The Commonwealth Games has just ended in the Gold Coast, Australia and the UK has racked up lots of medals. This major international sports event, held every four years and featuring athletes from 71 countries, is nicknamed the “Friendly Games,” and it lived up to its name with inspiring moments, sporting triumphs and a healthy dose of fair play and comradeship.
GC2018 set a new Commonwealth Games record by hosting up to 300 para-athletes and 38 medal events across seven sports – an increase of 45 per cent more athletes and 73 per cent more medals compared to the para-sport competition staged at the last Commonwealth Games in Glasgow in 2014. Equality and inclusion was the overall aim and there there was an equal number of men’s and women’s events across all sports, too.
“Sport has the power to lead on many issues which affect society.
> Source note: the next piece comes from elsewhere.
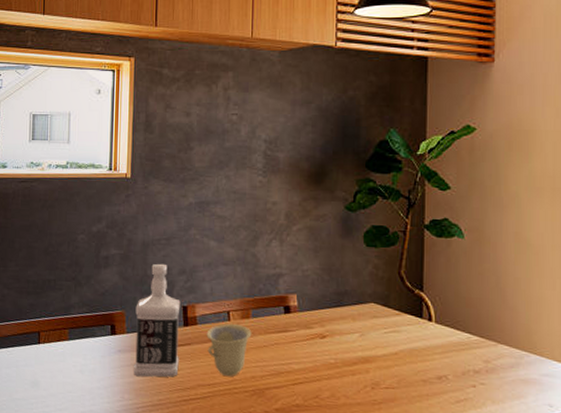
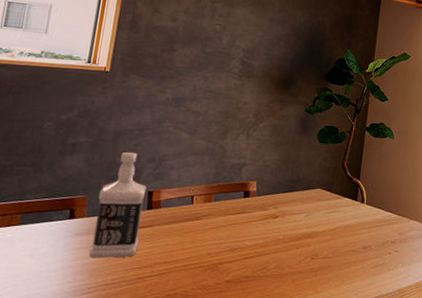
cup: present [206,323,252,376] -> none [168,206,213,254]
For example, a number of leading sports organisations have taken disability very seriously and done something about it, including the International Paralympic Committee, which has put inclusion at the heart of its hugely successful Paralympic Games, usually held a couple of weeks after the Summer and Winter Olympic Games have finished,” says Mel Young, Chair of sportscotland.
But the Commonwealth Games have taken this a stage further and integrated para-sports into the 11-day sporting itinerary. This means that spectators watched a session which includes events for the disabled as well as non-disabled athletes.
“This is real inclusion,” notes Mel. “One spectator told me: ‘The real beauty of this format is that you immediately forget about the disability of the athlete and you concentrate on the race that you are watching in the same way that you’d watch any race.’ It also means that people stop seeing people as “disabled” and see them first and foremost as athletes representing their country with pride in the same way as everyone else.”

Sammi Kinghorn. Credit: sportscotland
Sammi Kinghorn, who just ranked fourth for Scotland in the T54 1500m and competed in the T54 Marathon this weekend in the Gold Coast, won both the 2017 Disability Sport Award and the overall Scottish Sports Personality Award at the prestigious sportscotland Scottish Sports Awards last year – the first disabled athlete to win the overall award.
After receiving a standing ovation, she said: “It is nice to get that recognition, particularly for para-sports. It is important that para-sports are seen alongside able-bodied athletes. It makes our sport more respected by the public.”
Mel says that every year sportscotland has an award for Sports Person of the Year and one for Disabled Sports Person of the Year, but many para-athletes don’t think that separation is needed any more; there should just be one award for everyone. While disabled athletes fought tooth and nail to have their own category in recent years, sport has moved on that they feel increasingly integrated into the sports world.

Mel Young. Credit: sportscotland
Society has moved on considerably in terms of inclusion for disabled people. “It is a totally different world nowadays but it still has a long way to go before it can be described as fully inclusive for disabled people,” says Mel. “Sport has played a lead role in changing attitudes and showing how we can live and participate successfully together in an inclusive world.”
The Games wanted to set a legacy for other sporting mega-events and hopefully it has set a new gold standard towards the inclusion of para-athletes. The next question is – will the Olympics follow suit and integrate non-disabled and disabled sports together?
“The Commonwealth Games takes us another step forward by organising its agenda in a truly inclusive manner,” says Mel. “Other sections of society are sure to follow, and that is what makes these sporting events so inspiring and significant.”
sportscotland is the national agency for sport in Scotland, invests considerable amounts of money in disabled sport. This is in keeping with its policies of equality and inclusion, which are a key part of the DNA of the organisation, making sure that sport enables anyone to play regardless of who they are and where they come from.